Problem details -> Rewrite the records below, putting "collected by" wherever "collectors" appears and leaving everything else unchanged.

━━━━━━━━

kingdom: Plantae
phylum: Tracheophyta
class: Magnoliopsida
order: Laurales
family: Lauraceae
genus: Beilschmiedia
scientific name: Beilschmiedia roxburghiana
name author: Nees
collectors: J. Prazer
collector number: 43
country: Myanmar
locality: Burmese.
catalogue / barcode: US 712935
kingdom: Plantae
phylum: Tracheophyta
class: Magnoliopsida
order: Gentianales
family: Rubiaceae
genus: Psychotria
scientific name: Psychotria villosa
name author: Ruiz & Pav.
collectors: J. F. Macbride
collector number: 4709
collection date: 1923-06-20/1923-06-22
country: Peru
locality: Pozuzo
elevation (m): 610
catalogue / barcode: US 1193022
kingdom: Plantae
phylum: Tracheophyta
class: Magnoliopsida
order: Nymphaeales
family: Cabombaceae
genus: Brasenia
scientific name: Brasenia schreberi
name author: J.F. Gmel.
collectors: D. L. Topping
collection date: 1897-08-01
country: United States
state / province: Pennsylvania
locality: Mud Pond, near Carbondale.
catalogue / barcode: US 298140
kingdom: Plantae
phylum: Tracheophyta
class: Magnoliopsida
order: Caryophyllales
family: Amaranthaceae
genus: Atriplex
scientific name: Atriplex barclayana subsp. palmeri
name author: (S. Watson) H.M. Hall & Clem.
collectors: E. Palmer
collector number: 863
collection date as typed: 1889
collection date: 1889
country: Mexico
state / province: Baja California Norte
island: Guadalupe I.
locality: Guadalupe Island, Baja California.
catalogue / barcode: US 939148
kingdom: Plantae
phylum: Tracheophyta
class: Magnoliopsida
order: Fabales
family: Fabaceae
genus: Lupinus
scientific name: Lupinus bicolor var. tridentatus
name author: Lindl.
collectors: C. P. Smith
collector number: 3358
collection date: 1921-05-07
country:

━━━━━━━━

Expected answer ->
kingdom: Plantae
phylum: Tracheophyta
class: Magnoliopsida
order: Laurales
family: Lauraceae
genus: Beilschmiedia
scientific name: Beilschmiedia roxburghiana
name author: Nees
collected by: J. Prazer
collector number: 43
country: Myanmar
locality: Burmese.
catalogue / barcode: US 712935
kingdom: Plantae
phylum: Tracheophyta
class: Magnoliopsida
order: Gentianales
family: Rubiaceae
genus: Psychotria
scientific name: Psychotria villosa
name author: Ruiz & Pav.
collected by: J. F. Macbride
collector number: 4709
collection date: 1923-06-20/1923-06-22
country: Peru
locality: Pozuzo
elevation (m): 610
catalogue / barcode: US 1193022
kingdom: Plantae
phylum: Tracheophyta
class: Magnoliopsida
order: Nymphaeales
family: Cabombaceae
genus: Brasenia
scientific name: Brasenia schreberi
name author: J.F. Gmel.
collected by: D. L. Topping
collection date: 1897-08-01
country: United States
state / province: Pennsylvania
locality: Mud Pond, near Carbondale.
catalogue / barcode: US 298140
kingdom: Plantae
phylum: Tracheophyta
class: Magnoliopsida
order: Caryophyllales
family: Amaranthaceae
genus: Atriplex
scientific name: Atriplex barclayana subsp. palmeri
name author: (S. Watson) H.M. Hall & Clem.
collected by: E. Palmer
collector number: 863
collection date as typed: 1889
collection date: 1889
country: Mexico
state / province: Baja California Norte
island: Guadalupe I.
locality: Guadalupe Island, Baja California.
catalogue / barcode: US 939148
kingdom: Plantae
phylum: Tracheophyta
class: Magnoliopsida
order: Fabales
family: Fabaceae
genus: Lupinus
scientific name: Lupinus bicolor var. tridentatus
name author: Lindl.
collected by: C. P. Smith
collector number: 3358
collection date: 1921-05-07
country:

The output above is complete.